▸ Your assignment:
A single stretch of the material below is to be transcribed exactly, starting at the line with "(もちろん初月で解約すればお金がかかりません。)" and ending after the line with "Any questions about Jakarta public transport".

▸ Records provided:
----
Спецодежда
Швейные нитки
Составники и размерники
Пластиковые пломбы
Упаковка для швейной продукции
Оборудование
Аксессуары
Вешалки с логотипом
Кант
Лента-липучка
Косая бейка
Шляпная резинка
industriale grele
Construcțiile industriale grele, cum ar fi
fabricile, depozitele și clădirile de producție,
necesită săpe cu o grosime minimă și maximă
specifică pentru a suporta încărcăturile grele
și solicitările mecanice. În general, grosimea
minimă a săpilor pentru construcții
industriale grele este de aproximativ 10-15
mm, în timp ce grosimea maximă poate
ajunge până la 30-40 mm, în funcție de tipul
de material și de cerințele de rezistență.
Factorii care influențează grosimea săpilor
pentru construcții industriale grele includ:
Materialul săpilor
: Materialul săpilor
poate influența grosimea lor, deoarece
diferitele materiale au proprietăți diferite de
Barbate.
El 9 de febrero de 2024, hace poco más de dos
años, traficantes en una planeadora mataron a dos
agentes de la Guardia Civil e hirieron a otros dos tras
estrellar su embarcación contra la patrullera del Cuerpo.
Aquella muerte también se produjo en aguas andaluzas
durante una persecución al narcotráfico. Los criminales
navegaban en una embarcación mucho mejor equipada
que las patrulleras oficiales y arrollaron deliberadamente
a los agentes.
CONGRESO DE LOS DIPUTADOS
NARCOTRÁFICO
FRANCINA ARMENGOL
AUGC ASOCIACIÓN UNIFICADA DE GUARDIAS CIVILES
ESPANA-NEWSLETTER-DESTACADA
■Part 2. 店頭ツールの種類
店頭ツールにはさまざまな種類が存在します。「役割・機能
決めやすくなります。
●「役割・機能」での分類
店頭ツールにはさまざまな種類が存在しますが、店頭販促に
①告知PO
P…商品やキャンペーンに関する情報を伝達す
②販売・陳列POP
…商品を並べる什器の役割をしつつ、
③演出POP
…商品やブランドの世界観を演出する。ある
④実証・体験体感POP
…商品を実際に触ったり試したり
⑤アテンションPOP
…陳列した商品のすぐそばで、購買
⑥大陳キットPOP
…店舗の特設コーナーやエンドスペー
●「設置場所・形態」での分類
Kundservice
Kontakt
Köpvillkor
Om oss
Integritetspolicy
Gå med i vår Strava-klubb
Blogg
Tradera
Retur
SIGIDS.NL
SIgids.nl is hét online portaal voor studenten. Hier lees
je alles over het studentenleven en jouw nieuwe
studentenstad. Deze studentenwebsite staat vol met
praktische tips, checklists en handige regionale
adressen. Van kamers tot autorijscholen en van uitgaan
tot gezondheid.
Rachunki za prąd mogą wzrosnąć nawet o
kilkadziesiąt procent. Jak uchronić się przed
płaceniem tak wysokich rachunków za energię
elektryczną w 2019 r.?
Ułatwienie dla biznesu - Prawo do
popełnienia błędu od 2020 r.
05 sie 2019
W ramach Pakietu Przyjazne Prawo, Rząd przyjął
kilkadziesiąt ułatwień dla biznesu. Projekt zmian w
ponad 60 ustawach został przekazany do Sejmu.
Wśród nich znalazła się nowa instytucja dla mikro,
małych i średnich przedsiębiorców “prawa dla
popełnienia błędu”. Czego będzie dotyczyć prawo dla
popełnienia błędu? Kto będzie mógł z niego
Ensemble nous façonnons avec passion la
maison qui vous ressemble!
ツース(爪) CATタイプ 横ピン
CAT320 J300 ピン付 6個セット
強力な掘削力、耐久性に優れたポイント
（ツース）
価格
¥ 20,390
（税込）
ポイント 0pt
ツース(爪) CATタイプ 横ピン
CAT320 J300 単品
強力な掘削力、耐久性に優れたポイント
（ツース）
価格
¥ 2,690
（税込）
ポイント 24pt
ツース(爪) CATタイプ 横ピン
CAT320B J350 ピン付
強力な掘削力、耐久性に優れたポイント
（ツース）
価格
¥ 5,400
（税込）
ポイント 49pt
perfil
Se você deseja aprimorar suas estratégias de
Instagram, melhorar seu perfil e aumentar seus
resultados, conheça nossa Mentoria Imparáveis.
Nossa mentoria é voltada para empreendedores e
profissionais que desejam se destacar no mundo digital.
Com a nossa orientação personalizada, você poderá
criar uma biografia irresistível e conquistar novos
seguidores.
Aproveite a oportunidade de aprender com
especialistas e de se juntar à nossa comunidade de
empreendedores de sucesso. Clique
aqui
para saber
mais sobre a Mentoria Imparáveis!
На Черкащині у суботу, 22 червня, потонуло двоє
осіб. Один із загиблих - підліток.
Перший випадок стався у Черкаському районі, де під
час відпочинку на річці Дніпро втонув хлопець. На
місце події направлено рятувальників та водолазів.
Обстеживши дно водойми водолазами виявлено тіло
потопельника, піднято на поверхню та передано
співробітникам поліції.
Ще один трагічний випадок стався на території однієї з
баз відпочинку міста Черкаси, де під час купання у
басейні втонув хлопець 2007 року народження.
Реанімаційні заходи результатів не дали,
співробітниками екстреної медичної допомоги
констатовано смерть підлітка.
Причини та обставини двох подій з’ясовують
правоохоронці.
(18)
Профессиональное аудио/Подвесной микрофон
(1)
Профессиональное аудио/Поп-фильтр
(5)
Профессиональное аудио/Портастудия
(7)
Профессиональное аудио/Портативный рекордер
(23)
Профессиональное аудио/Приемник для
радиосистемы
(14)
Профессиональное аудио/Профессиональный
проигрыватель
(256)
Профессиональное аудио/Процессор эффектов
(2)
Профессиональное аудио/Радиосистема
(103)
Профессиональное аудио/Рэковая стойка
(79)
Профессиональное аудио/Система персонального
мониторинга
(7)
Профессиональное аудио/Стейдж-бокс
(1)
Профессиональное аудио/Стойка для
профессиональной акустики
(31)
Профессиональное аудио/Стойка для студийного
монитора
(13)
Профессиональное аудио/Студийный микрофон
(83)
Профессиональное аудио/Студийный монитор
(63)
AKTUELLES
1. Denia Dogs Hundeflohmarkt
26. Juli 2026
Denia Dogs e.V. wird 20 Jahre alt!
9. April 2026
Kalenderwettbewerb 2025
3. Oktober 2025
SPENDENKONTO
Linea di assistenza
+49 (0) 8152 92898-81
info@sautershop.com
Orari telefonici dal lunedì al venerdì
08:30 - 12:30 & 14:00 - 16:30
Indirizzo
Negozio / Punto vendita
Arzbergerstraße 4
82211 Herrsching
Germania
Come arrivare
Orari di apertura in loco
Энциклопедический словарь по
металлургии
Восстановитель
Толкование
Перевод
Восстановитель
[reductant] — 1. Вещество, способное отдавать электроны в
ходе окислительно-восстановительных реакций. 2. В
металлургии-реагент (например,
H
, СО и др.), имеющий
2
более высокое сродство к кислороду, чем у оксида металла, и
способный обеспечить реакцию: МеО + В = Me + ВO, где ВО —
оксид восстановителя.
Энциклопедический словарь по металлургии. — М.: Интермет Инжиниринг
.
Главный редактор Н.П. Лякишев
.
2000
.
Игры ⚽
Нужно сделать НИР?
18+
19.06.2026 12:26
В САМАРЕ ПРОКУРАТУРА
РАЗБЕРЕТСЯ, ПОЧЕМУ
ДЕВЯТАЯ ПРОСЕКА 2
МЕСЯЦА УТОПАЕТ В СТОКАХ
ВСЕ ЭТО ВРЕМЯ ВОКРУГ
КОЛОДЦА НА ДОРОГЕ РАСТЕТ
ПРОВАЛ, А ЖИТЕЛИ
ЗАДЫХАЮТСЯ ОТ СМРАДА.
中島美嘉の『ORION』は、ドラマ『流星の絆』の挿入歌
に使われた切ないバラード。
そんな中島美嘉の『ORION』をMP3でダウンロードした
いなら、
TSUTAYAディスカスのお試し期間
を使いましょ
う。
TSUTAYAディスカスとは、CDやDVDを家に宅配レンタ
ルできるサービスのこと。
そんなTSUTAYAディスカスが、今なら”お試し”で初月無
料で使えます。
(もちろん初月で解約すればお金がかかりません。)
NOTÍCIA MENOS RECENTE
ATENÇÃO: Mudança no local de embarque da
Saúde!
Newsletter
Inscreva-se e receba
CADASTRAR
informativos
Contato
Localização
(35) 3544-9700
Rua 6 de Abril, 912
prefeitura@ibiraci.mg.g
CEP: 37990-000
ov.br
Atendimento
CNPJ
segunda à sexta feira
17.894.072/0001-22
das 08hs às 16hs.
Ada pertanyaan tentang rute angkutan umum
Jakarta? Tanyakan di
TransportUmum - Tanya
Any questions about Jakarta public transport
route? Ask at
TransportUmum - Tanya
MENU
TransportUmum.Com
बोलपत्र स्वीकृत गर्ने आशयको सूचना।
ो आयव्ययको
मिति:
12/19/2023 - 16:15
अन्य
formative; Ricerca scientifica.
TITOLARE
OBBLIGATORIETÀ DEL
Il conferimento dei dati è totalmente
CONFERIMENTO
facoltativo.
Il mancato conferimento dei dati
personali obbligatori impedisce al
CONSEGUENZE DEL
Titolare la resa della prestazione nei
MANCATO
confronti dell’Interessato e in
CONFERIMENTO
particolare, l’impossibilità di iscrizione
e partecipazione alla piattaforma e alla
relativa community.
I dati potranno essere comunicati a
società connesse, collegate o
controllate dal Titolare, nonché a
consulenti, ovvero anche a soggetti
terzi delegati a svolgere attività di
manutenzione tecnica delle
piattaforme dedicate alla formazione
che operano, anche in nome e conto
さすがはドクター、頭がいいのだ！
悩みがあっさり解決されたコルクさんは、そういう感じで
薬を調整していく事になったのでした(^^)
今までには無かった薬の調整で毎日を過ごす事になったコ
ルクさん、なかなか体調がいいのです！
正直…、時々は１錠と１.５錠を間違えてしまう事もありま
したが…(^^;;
----
▸ Expected answer:
(もちろん初月で解約すればお金がかかりません。)
NOTÍCIA MENOS RECENTE
ATENÇÃO: Mudança no local de embarque da
Saúde!
Newsletter
Inscreva-se e receba
CADASTRAR
informativos
Contato
Localização
(35) 3544-9700
Rua 6 de Abril, 912
prefeitura@ibiraci.mg.g
CEP: 37990-000
ov.br
Atendimento
CNPJ
segunda à sexta feira
17.894.072/0001-22
das 08hs às 16hs.
Ada pertanyaan tentang rute angkutan umum
Jakarta? Tanyakan di
TransportUmum - Tanya
Any questions about Jakarta public transport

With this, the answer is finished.